“A Quiet Place” di John Krasinski – Recensione

A Quiet Place

A Quiet Place (2018) è il terzo lungometraggio di John Krasinski in qualità di regista e sceneggiatore, e ad oggi è il risultato migliore della sua produzione cinematografica. Il film vede lo stesso Krasinski come protagonista a fianco della moglie Emily Blunt e si configura come un’opera d’ispirazione strettamente orrorifica ben distante dai generi con i quali lo statunitense si è formato nel corso della sua carriera non solo di regista ma anche di attore. Tuttavia, A Quiet Place non è né un horror tradizionale né una collezione di jumpscares senza scopo, bensì è un’opera che fa del suo genere di riferimento solamente una cornice attraverso la quale presentare un intreccio dai risvolti più ampi e che vede nella tematica della famiglia il suo nucleo fondamentale.
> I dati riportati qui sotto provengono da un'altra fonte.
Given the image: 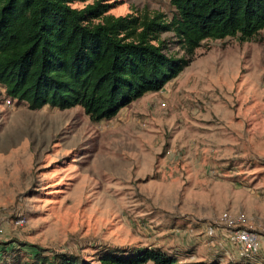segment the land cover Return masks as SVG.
Wrapping results in <instances>:
<instances>
[{
	"label": "rangeland",
	"instance_id": "1",
	"mask_svg": "<svg viewBox=\"0 0 264 264\" xmlns=\"http://www.w3.org/2000/svg\"><path fill=\"white\" fill-rule=\"evenodd\" d=\"M104 3L116 16L173 11L171 0ZM161 38L183 56L172 32ZM233 228L259 235L249 259L264 264V29L250 41L205 40L162 91L108 121L80 106L32 110L0 85V256L160 247L226 263L242 259Z\"/></svg>",
	"mask_w": 264,
	"mask_h": 264
},
{
	"label": "trees",
	"instance_id": "2",
	"mask_svg": "<svg viewBox=\"0 0 264 264\" xmlns=\"http://www.w3.org/2000/svg\"><path fill=\"white\" fill-rule=\"evenodd\" d=\"M0 0V85L32 110L80 106L93 122L161 91L192 61L207 39L256 38L264 29V0H171L169 17L143 10L116 16L96 0ZM172 32L182 57L167 52ZM0 264H254L249 258L182 261L160 247L102 249L96 259L68 251L23 247Z\"/></svg>",
	"mask_w": 264,
	"mask_h": 264
},
{
	"label": "built area",
	"instance_id": "3",
	"mask_svg": "<svg viewBox=\"0 0 264 264\" xmlns=\"http://www.w3.org/2000/svg\"><path fill=\"white\" fill-rule=\"evenodd\" d=\"M8 104H11V100H7ZM3 231L0 229V237ZM208 234L210 236L216 235V231L213 227L208 228ZM227 239L235 246L238 247L239 256L242 258H253L259 254L262 248L259 235L246 228H233L226 232Z\"/></svg>",
	"mask_w": 264,
	"mask_h": 264
},
{
	"label": "crops",
	"instance_id": "4",
	"mask_svg": "<svg viewBox=\"0 0 264 264\" xmlns=\"http://www.w3.org/2000/svg\"><path fill=\"white\" fill-rule=\"evenodd\" d=\"M162 90H163V89H162ZM162 90H161V91H162Z\"/></svg>",
	"mask_w": 264,
	"mask_h": 264
}]
</instances>
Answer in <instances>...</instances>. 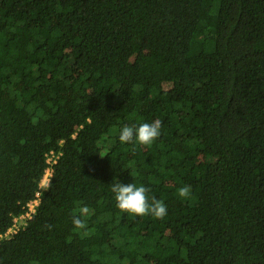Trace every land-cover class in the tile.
I'll use <instances>...</instances> for the list:
<instances>
[{"label":"trees","instance_id":"trees-1","mask_svg":"<svg viewBox=\"0 0 264 264\" xmlns=\"http://www.w3.org/2000/svg\"><path fill=\"white\" fill-rule=\"evenodd\" d=\"M51 149L0 264H264V0H0L1 231ZM117 180L167 214L121 212Z\"/></svg>","mask_w":264,"mask_h":264},{"label":"clouds","instance_id":"clouds-1","mask_svg":"<svg viewBox=\"0 0 264 264\" xmlns=\"http://www.w3.org/2000/svg\"><path fill=\"white\" fill-rule=\"evenodd\" d=\"M161 127L162 121L158 119L151 123L145 122L139 125L125 124L119 130L118 138L121 143L138 142L141 145H151L161 135ZM111 192L114 194L116 207L121 212L131 213L136 216L151 214L158 219H162L167 214V206L162 200H158L153 196L151 201H149L148 189L143 185L124 184L117 180L111 184ZM177 192L180 197L188 198L191 194V186L184 185L178 188ZM88 211L87 206H81L79 214H73L72 223L77 229L86 227V221L81 219V216H86ZM48 227L50 228L51 226L49 225Z\"/></svg>","mask_w":264,"mask_h":264},{"label":"built area","instance_id":"built-area-1","mask_svg":"<svg viewBox=\"0 0 264 264\" xmlns=\"http://www.w3.org/2000/svg\"><path fill=\"white\" fill-rule=\"evenodd\" d=\"M59 155L60 152H56L52 149L45 154L46 167L40 178L38 189L35 191L34 197L26 202L24 210L21 213L13 216L12 223L7 229L4 231L0 230V240L9 238L17 233L18 230L24 227L27 221L32 217L40 200V192L47 186L52 173V166L57 161Z\"/></svg>","mask_w":264,"mask_h":264}]
</instances>
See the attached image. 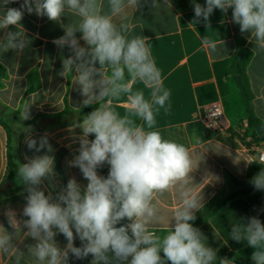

Nel seguire pertanto le vicende della famiglia Abbott, tra i sopravvissuti di un’invasione aliena che ha decimato la popolazione mondiale, Krasinski non si perde in un superfluo tratteggiamento didascalico dello stato del mondo che presenta, bensì si cimenta nel centralizzare a dovere il focus narrativo sulle dinamiche che intercorrono tra i protagonisti della sua storia. Nella semplicità e linearità della sua trama, che tuttavia tocca le corde giuste nel porre l’accento sulle interazioni familiari, A Quiet Place riesce dunque a brillare là dove molti degli horror contemporanei si trovano a fallire, in particolar modo nel far percepire allo spettatore la tensione e il pericolo delle situazioni che rappresenta: un tratto che, senza il necessario approfondimento caratteriale dei personaggi, non sarebbe stato possibile enfatizzare a dovere.

Nell’ottica della produzione della paura nei suoi spettatori, A Quiet Place mostra una particolare attenzione alla dimensione sonora, una conseguenza intelligente della sua trama. Gli alieni che hanno invaso la Terra infatti possiedono un udito estremamente sensibile e la famiglia Abbott per sopravvivere deve ricorrere ad alcuni accorgimenti particolari, come il muoversi silenziosamente e il comunicare attraverso il linguaggio dei segni. In questo modo, Krasinski riesce non solo a porre un’enfasi maggiore alle scene con gli alieni stessi, nel quale un singolo rumore potrebbe costare la vita ai protagonisti del film, ma anche in quelle situazioni di normale quotidianità nelle quali un minimo errore di giudizio potrebbe risultare fatale.

In tal senso, la sceneggiatura di A Quiet Place, che Krasinski ha scritto a sei mani insieme agli autori del soggetto Scott Beck e Bryan Woods, si dimostra estremamente solida nel determinare con precisione i dos and don’ts ai quali i protagonisti del film devono sottostare, rendendo estremamente chiaro quando le infrazioni alle regole che la famiglia si è imposta per cercare di sopravvivere vengono infrante. Inoltre, grazie ad un utilizzo sapiente del foreshadowing, A Quiet Place riesce quasi paradossalmente attraverso l’anticipazione ad amplificare il grado d’immersione spettatoriale invece di minare la sospensione dell’incredulità, un pericolo sempre in agguato quando ci si trova a dover realizzare delle sequenze che mirano ad avere un certo tipo di impatto sulla dimensione emotiva dello spettatore.

Sebbene il film riesca a generare molta suspense nel suo breve runtime, A Quiet Place è però anche un’opera che sa prendersi i propri tempi e i propri spazi, senza rincorrere in fretta la propria conclusione e dimostrandosi in grado di delineare dei rapporti credibili e profondi tra i membri della famiglia Abbott anche senza il ricorso al dialogo diretto. In tal senso, le prove attoriali di Millicent Simmonds e di Noah Jupe nei panni dei figli degli Abbott appaiono come altrettanto buone rispetto alla performance di Emily Blunt e di Krasinski, tese verso una rappresentazione adeguata di quei problemi interfamiliari che, nell’emergenza post-apocalittica, vengono presentati con cura.

Nel complesso, in un periodo storico che eccede di produzioni non eccezionali ascrivibili al cinema dell’orrore, A Quiet Place si impone come una sorpresa gradita, in grado di coniugare sapientemente il senso di minaccia proprio del suo genere di riferimento con un’ottima tensione drammatica.